## MATH GAMES FOR ADULT AND CHILD

SHOW ME WITH COINS
PLAY AFTER: HOW MANY WOULD YOU LIKE?, WAR, and COUNTING BY PLAY WITH: STONES ON MY LEGS, COUNTING BY, WAR, WHAT WOULD YOU LIKE TO BUY?
Key Instructions and Questions:
• A penny and nickel have been placed on a sheet of paper which has been labeled as shown.
• Show me how to fill this box with money worth 5 pennies.
• Can you show me five cents without giving me a nickel?
• Show me two different collections of coins each worth 6 cents.
• Show me seven cents.
• Show me ten cents.
• Show me twenty-six cents.
• Tell me how much money I have here.
• Show me what's left when I have 5 cents and I spend 2 cents.
• Show me the change if I buy ten cents worth of candy with 25 cents.
• How much money will you have if I give you 2 dimes, 3 nickels, and 1 penny?

Counting money should be learned in the home, not in the school. Learning to count money is logically a continuation of the process of learning to count other things. The presence of the thing is important at initial and early exposure. Coins are not manipulatives considered appropriate for classroom use. Give your child substantial experience in handling, stacking, playing with, and counting money before the topic is discussed in school.

Before using coins as pieces having different value, it is important to establish the idea that one thing may have more or less value than one other thing. This is not an easy concept. If your child does not understand this idea, do not play SHOW ME WITH COINS.

With a young child, I suggest working with only nickels and pennies at first. With an older child, one might try more coins. Playing COUNTING BY FIVES or COUNTING BY TENS also provides good background activity prior to work with coins, but this is not absolutely necessary.

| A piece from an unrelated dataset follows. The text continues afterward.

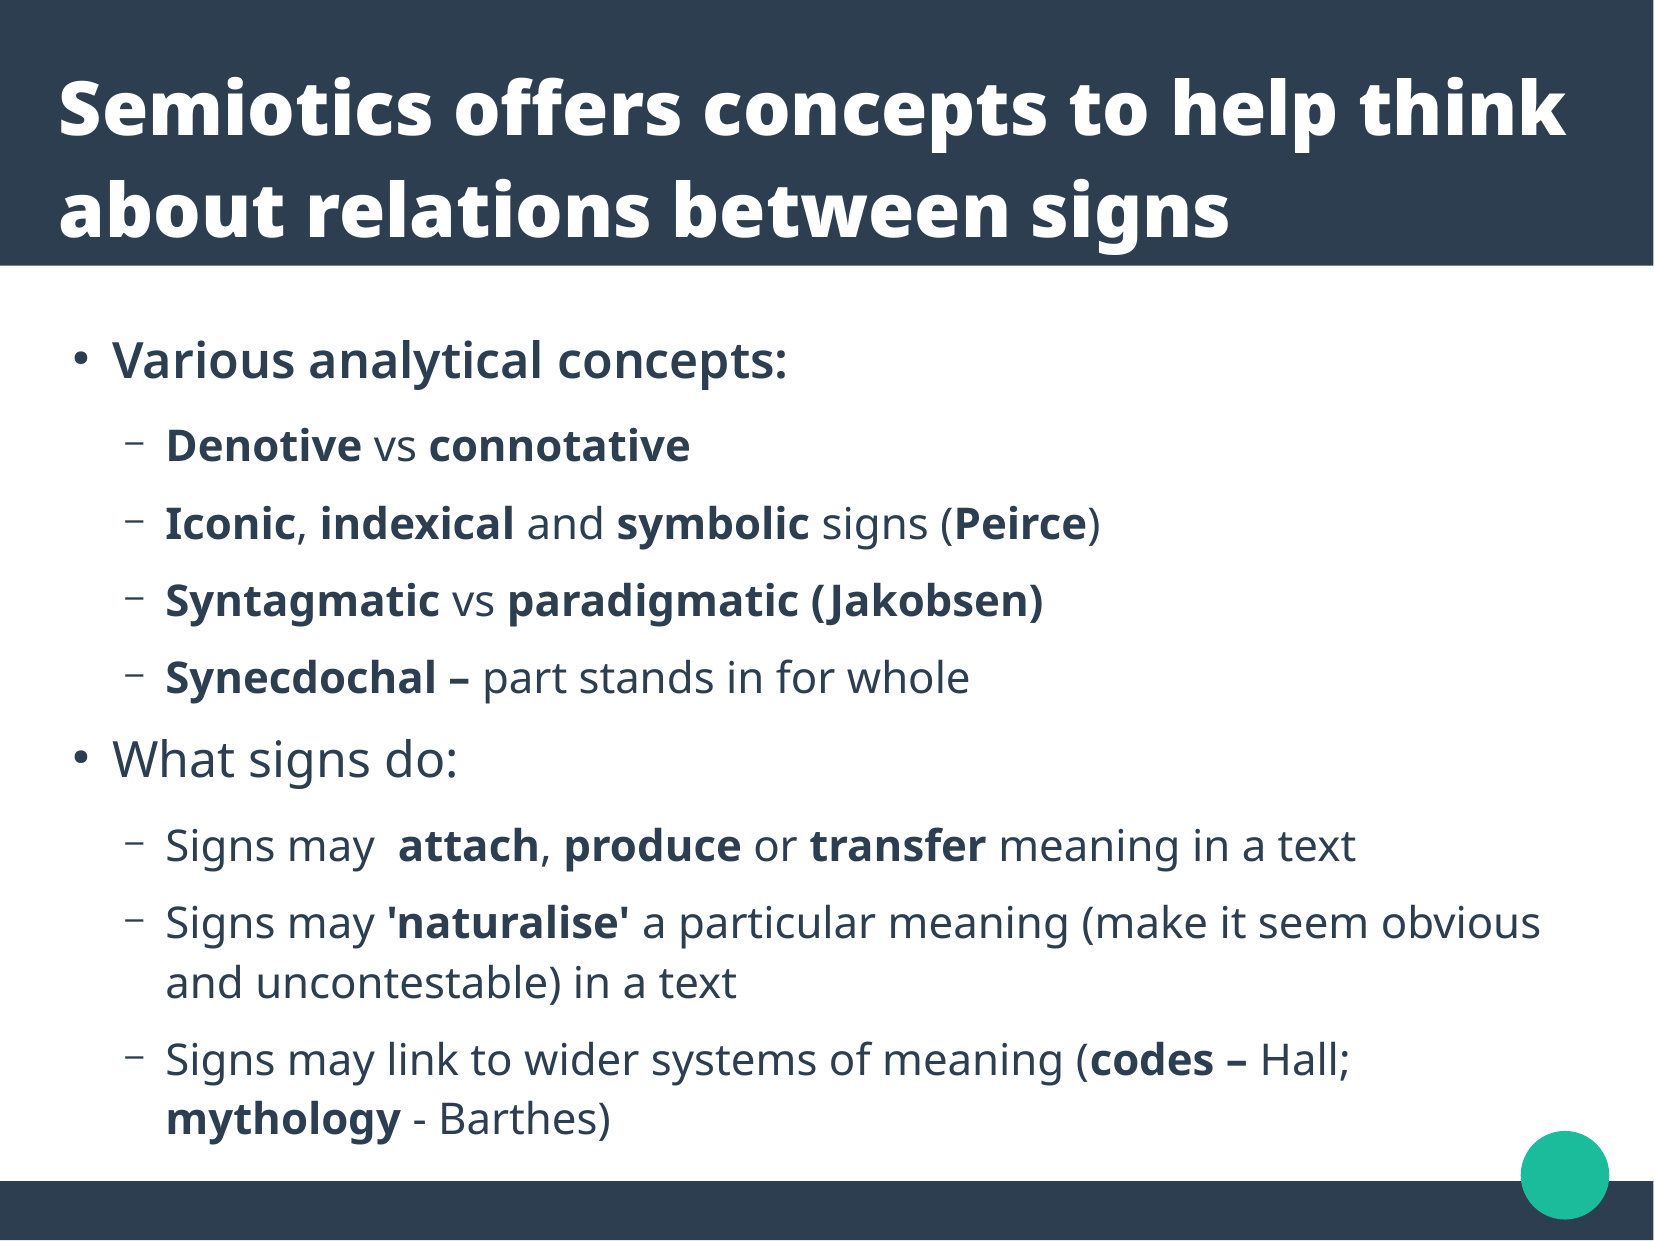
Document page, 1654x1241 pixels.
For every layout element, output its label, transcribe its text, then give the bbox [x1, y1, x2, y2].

Work with coins is difficult for the young child. Caution should be taken not to rush the issue--not to play with coins to soon. Here we will examine two different approaches to SHOW ME WITH COINS as played with a young child. The first way is a more academic, less play-oriented, approach. You may wish to explore both ways.

A penny and a nickel have been placed on a sheet of paper which has been labeled as shown at the left. If your child or children do not know the symbols "1" and "5", the game WAR might be played before and with SHOW ME WITH COINS.

Also on hand is a pile of coins containing both pennies and nickels.

The Adult requests, "Show me how to fill this box with money worth five pennies," and draws the picture at the right .

The Child picks a nickel from the pile and places it in the rectangle.

"Good," remarks the Adult, "now fill this," drawing the figure below.

"Good."

The Adult next draws different rectangles one which can enclose exactly 6 pennies and the other which can enclose exactly two coins--a penny and a rectangle, then asks the Child to fill the rectangles with money worth 6 cents.

This variation of the game is good because the child's can see that more than one way of having six cents is possible.

The second variation of the game of SHOW ME WITH COINS is a less academic way of achieving the same results.

Here are the kinds of questions which might be asked.

"Show me five cents."

"Can you show me five cents without giving me a nickel?"

"Can you show me two different collections of coins each worth 6 cents?"

"Could you use a nickel to make a pile with 6 cents."

At first, when playing the game of SHOW ME, the Adult will, of necessity, be the requester. Role reversal is not as important in the beginning of this game as in HOW MANY WOULD YOU LIKE?, but role reversal should occur when possible.

As the child becomes more proficient, questions will gradually change from:

"Show me seven cents," and

"Show me ten cents," and

"Show me twenty-six cents," and

"Please give me smaller coins for this quarter," and

"Tell me how much money I have here," and

"Tell me how much money you'll have if I give you one dime and two pennies," to:

"Show me what's left when I have five cents and spend two cents," and "Show me the change if I buy ten cents worth of candy with twenty¬five cents," and "Give me change for a dollar," and "Tell me how much money you'll have if I give you two dimes,three nickels, and one penny." Playing SHOW ME uses concrete objects to help build skills used in STONES ON MY LEGS and addition and subtraction without concrete objects or mental images. Each time you play these games, ask questions the child's heard before, spend time with questions of the child's current level of sophistication, and reach a bit beyond what you think the child can answer. You maybe pleasantly surprised. If your child does become a proficient money handler or computer, try the HUNDRED BOARD advanced play version of BINGO, the one dealing with money. This game is not for the ordinary child, but, your child may not be ordinary!